Natalie KING Awakening Penguin, 2014 272pp NZ$19.99 pbk ISBN 9780143570790 SCIS 1649099
If you are into romantic melodrama with a touch of the supernatural, then you could well get hooked into this story. When young Zelie, a newly-arrived UK immigrant, goes on a school trip to Lake Tekapo where a remote township in the South Island mountain chain can be found and where she now lives, her life is about to change forever. She comes across Katie, an extremely ill, fellow school mate who seems precariously focused on a missing amulet which she sees on the bed of the freezing lake. Zelie, kind-hearted as she is (being burdened by the sudden death of her mother for which she blames herself), reaches into the waters and recovers it. Surprisingly, Katie doesn’t want it and insists that Zelie keeps it, leaving the place quickly. Little does she know that now she is literally possessed by another spirit, the voice of a young man Tamás who has been frozen in this space (the amulet in the lake) since 1918. It is one thing to have an alter ego as it were, but another to have an intimate but separate identity (of the opposite gender) that literally sees through your eyes and constantly communicates, insisting on his needs, his desires and the fulfilment of his story. Zelie initially resists (believing herself to be having a psychotic episode) and tries to remove the necklace but is unable to do so. Over time and circumstance, she begins to empathize with Tamás and believe in his goodness. It is a fraught relationship, especially when Otis, the coolest and hottest guy in the school, seems obsessively focused on Zelie too.

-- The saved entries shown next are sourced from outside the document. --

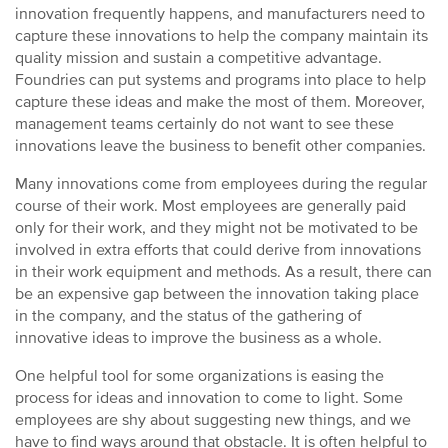
innovation frequently happens, and manufacturers need to
capture these innovations to help the company maintain its
quality mission and sustain a competitive advantage.
Foundries can put systems and programs into place to help
capture these ideas and make the most of them. Moreover,
management teams certainly do not want to see these
innovations leave the business to benefit other companies.
Many innovations come from employees during the regular
course of their work. Most employees are generally paid
only for their work, and they might not be motivated to be
involved in extra efforts that could derive from innovations
in their work equipment and methods. As a result, there can
be an expensive gap between the innovation taking place
in the company, and the status of the gathering of
innovative ideas to improve the business as a whole.
One helpful tool for some organizations is easing the
process for ideas and innovation to come to light. Some
employees are shy about suggesting new things, and we
have to find ways around that obstacle. It is often helpful to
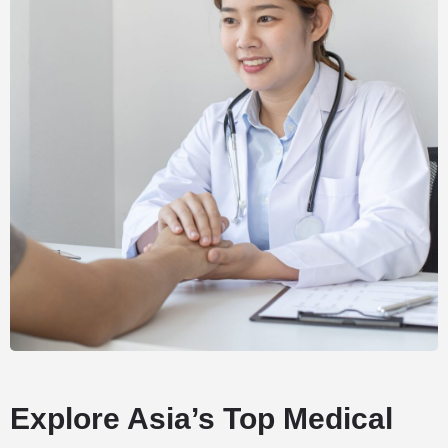
Explore Asia’s Top Medical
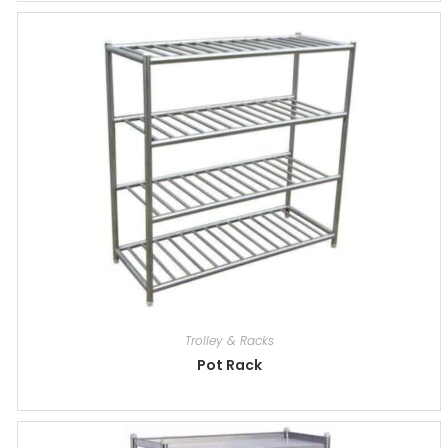
Trolley & Racks
Pot Rack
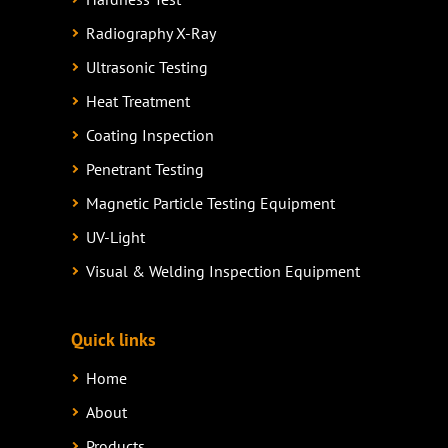
Radiography X-Ray
Ultrasonic Testing
Heat Treatment
Coating Inspection
Penetrant Testing
Magnetic Particle Testing Equipment
UV-Light
Visual & Welding Inspection Equipment
Quick links
Home
About
Products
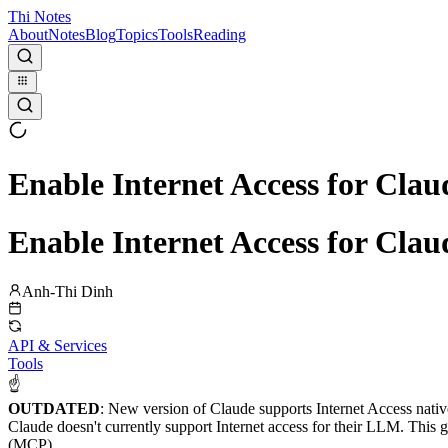
Thi Notes
About
Notes
Blog
Topics
Tools
Reading
Enable Internet Access for Clau
Enable Internet Access for Clau
Anh-Thi Dinh
API & Services
Tools
☝
OUTDATED
: New version of Claude supports Internet Access nativ
Claude doesn't currently support Internet access for their LLM. This
(MCP).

As to be expected, all is not obvious in this story of witching, Guardianship and the desire for power by evil beings. What is the dark mystery behind the story of Tamás; is he evil incarnate or a lost soul struggling with identity issues across time and space? Is Zelie strong enough to cope with the dark side of life and living? High drama it is, where each page bursts with superlatives, but once you are hooked, there is no turning back.